Overall, I think you're close to enough treatment in the room other than ceiling reflections and directly behind you but the furniture may not allow that.

Bryan


----------



## Crossblade (Jul 21, 2010)

Hey Bryan,

I think I will leave it this way, bass sounds better and I do not hear any defects in imaging for now.

I can treat the ceiling ... I am planning it. 
Would you recommend me how much to treat it? I plan on light absorption, 2" or max 4". Should I put panels at early reflections, or above my sitting position, or both? Maybe I can do some of them with semi-reflective surface (I should search for something like that here ...). 

As for the back wall, I have a huge wardrobe there, which is the only non-audio thing in the room (although I live in it!), and I cannot take it out .... I can treat the surface to the left and right from it. Any suggestions?

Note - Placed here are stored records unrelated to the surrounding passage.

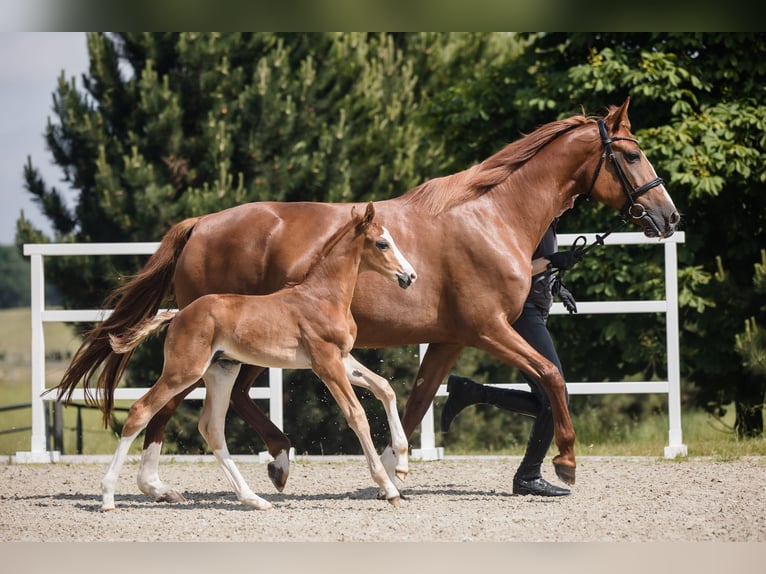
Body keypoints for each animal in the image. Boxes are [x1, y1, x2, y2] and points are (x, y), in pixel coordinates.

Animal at [100, 205, 420, 510]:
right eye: (382, 243)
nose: (410, 276)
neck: (322, 297)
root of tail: (178, 316)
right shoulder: (326, 363)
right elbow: (357, 415)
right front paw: (389, 488)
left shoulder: (341, 359)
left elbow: (384, 388)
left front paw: (402, 465)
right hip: (184, 371)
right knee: (141, 410)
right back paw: (108, 498)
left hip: (221, 371)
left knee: (212, 428)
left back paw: (254, 499)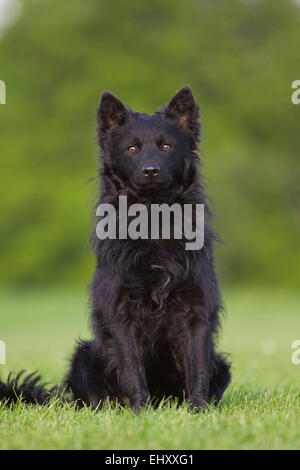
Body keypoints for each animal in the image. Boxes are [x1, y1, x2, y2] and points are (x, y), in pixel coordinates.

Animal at [0, 86, 231, 410]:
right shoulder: (122, 313)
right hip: (84, 356)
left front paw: (199, 411)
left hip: (220, 364)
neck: (152, 220)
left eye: (167, 146)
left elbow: (197, 369)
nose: (150, 170)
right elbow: (132, 369)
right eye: (132, 149)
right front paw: (142, 412)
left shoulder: (195, 310)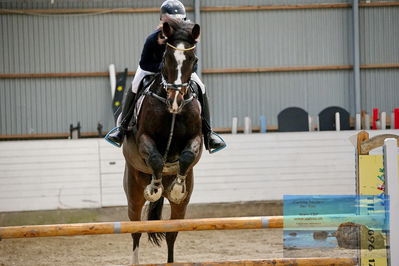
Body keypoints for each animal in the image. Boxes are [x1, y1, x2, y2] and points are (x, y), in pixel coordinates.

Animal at [122, 18, 203, 264]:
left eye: (193, 59)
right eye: (166, 57)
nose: (175, 100)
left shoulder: (195, 139)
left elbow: (187, 155)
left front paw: (177, 187)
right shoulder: (144, 139)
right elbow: (157, 159)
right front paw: (155, 189)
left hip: (182, 207)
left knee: (171, 232)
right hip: (133, 193)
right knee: (136, 229)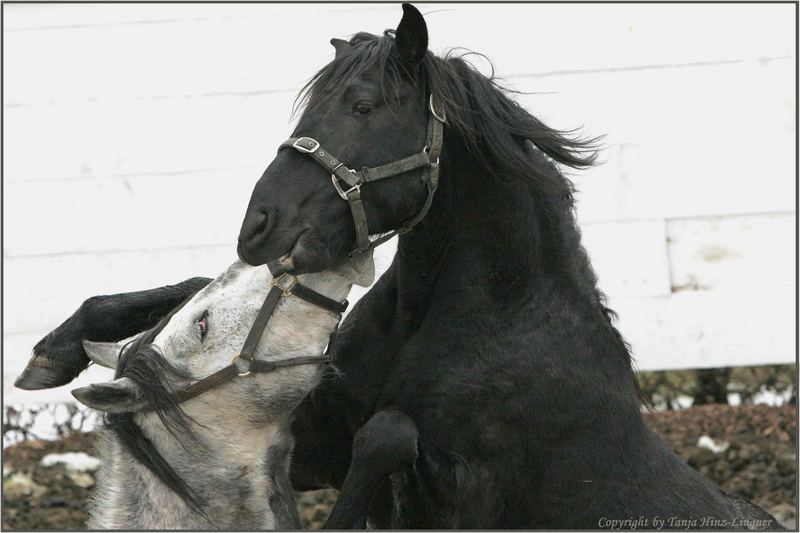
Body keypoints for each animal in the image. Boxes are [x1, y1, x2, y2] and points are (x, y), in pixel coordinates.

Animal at [17, 4, 780, 528]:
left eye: (363, 106)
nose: (256, 229)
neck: (483, 319)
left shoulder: (459, 491)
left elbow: (391, 433)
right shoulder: (309, 441)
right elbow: (184, 291)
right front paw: (55, 353)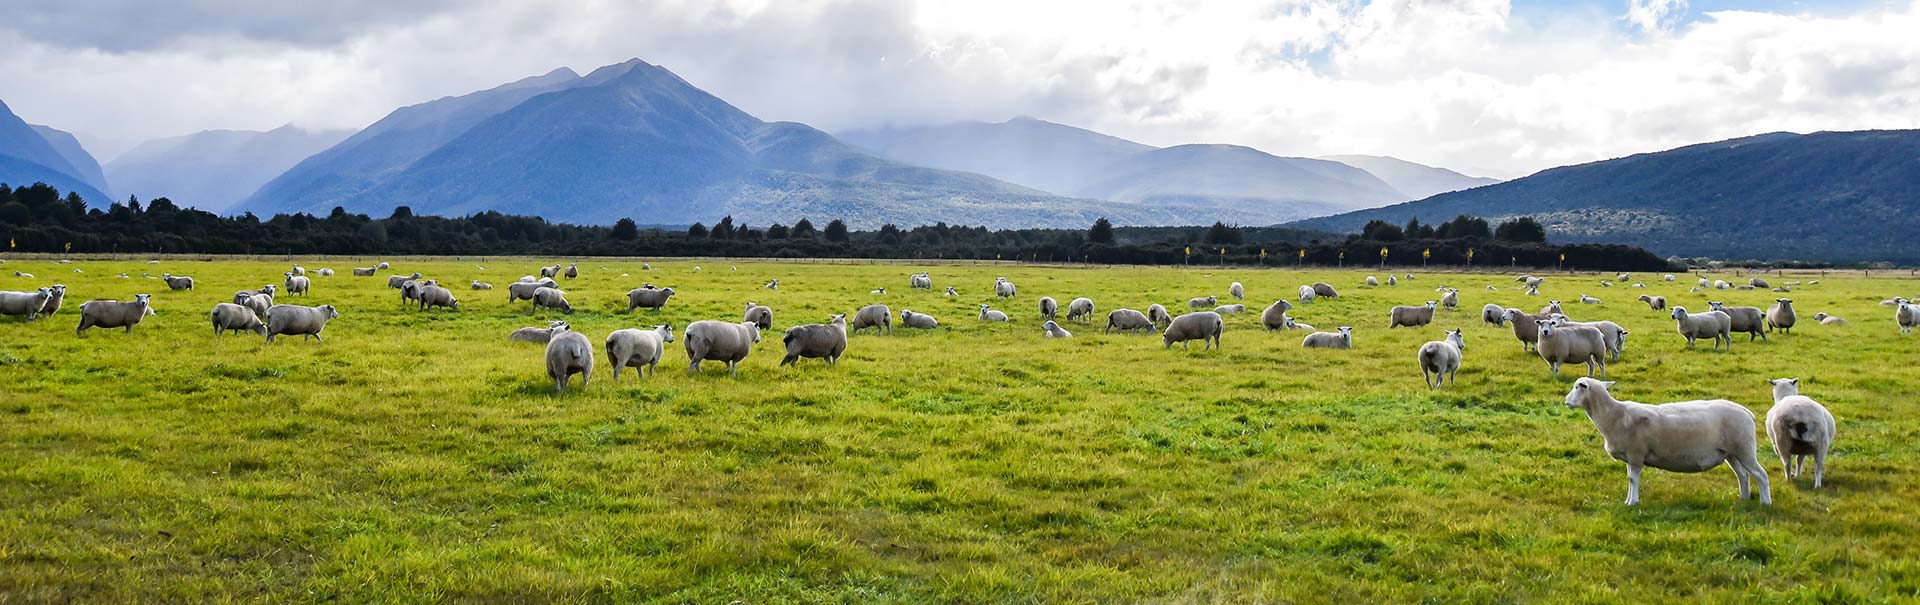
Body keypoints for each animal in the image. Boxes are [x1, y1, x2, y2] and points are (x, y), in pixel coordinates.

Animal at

Thank you for all your posts, I really appreciate your help! 
Nanko


----------



## bpape (Sep 14, 2006)

Ceiling is high enough that you shouldn't need anything over your head. Just treat the reflection points. You can do either absorption or diffusion on those points.

The place I was referring to was behind you opposite the window where there appears to be a large cabinet in your drawing.

Bryan


----------



## Crossblade (Jul 21, 2010)

Thanks Bryan.

I will post once I have any progress...


----------